----- EXERCISE TEXT

Advanced Polymer Hybrid Materials with Anisotropically Aligned Carbon Nanotubes

Carbon nanotubes (CNTs) have been reported their high tensile strength, electrical conductivity, and thermal conductivity. Even though CNTs are utilized as conductive materials in various fields, the studies are focused on CNT-dispersed conductive sheets. However, the anisotropic property of CNTs enables vertically aligned CNTs to have much higher mechanical strength and electrical conductivity. Despite the versatility of polymers, their applications are limited due to the weak strength and the poor electrical conductivity. Thus, some studies have improved their properties by adding conductive materials like CNTs. Particularly, the anisotropic properties of CNTs can fortify polymers to lightweight hybrid polymers with high strength and electrical conductivity. For this purpose, a method of coating polymers on vertically synthesized CNT forests was suggested, but the process is complicated, and it is very difficult to produce the hybrid polymer of large area. We suggest a much more simple and effective process for anisotropically aligned carbon nanotubes (A-CNT)-polymer hybrid materials. In the pre-polymer solution, mildly oxidized CNTs were arranged in the vertical direction by electrophoresis. Electric fields for the arrangement were formed by alternating currents through indium tin oxide (ITO) electrodes. The polymer was subsequently cured by ultraviolet radiation and the aligned CNTs were fixed in the polymer. The A-CNT-polymer showed higher strength in compression tests compared to the CNT-polymer before the arrangement. In addition, the parallel direction to A-CNT promoted the much lower resistance for the electric current. Low-weight composition of CNTs can efficiently fortify the mechanical and electrical properties of the polymer. The excessive addition of CNTs seems to reduce the mechanical strength of the photocurable polymer. This low-weight and multi-functional hybrid materials can be developed to bodies of vehicles, ballistic materials, or membranes for fuel cells.

----------

WORK ORDER 1:
From the nanotube abstract, list every use proposed for the low-weight, multi-functional hybrid materials.
WORK ORDER 2:
Answer these from the nanotube abstract:
(a) What two weaknesses limit the applications of polymers?
(b) What cured the polymer after the nanotubes were arranged?
(c) What does excessive addition of CNTs seem to do?
The entries that come next are separate material from the nanotube abstract.

----- SUPPLIED INFORMATION

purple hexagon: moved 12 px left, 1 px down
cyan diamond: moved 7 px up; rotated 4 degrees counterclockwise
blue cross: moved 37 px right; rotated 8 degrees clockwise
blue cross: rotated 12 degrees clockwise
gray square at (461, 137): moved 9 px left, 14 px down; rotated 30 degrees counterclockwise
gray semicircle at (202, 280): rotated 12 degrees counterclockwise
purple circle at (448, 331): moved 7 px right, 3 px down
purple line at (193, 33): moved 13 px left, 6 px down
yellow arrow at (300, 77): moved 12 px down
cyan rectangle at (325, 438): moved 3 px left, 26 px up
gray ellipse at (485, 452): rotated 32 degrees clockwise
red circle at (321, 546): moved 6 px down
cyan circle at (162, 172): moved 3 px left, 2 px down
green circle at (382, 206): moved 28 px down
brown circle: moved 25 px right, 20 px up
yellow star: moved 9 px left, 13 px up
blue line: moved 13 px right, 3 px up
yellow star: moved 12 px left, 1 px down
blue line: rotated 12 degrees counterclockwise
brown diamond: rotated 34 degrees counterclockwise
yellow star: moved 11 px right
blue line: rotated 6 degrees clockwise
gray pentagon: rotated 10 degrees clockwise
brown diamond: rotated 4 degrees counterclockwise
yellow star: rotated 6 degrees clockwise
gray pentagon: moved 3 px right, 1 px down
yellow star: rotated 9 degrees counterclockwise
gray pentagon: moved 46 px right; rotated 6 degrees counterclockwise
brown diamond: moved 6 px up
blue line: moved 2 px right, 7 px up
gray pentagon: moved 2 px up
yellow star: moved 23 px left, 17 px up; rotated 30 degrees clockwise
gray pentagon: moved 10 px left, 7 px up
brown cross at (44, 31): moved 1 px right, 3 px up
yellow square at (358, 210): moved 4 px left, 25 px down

----------

ANSWER SPACE 1:
- Bodies of vehicles
- Ballistic materials
- Membranes for fuel cells

ANSWER SPACE 2:
(a) Weak strength and poor electrical conductivity.
(b) Ultraviolet radiation.
(c) It seems to reduce the mechanical strength of the photocurable polymer.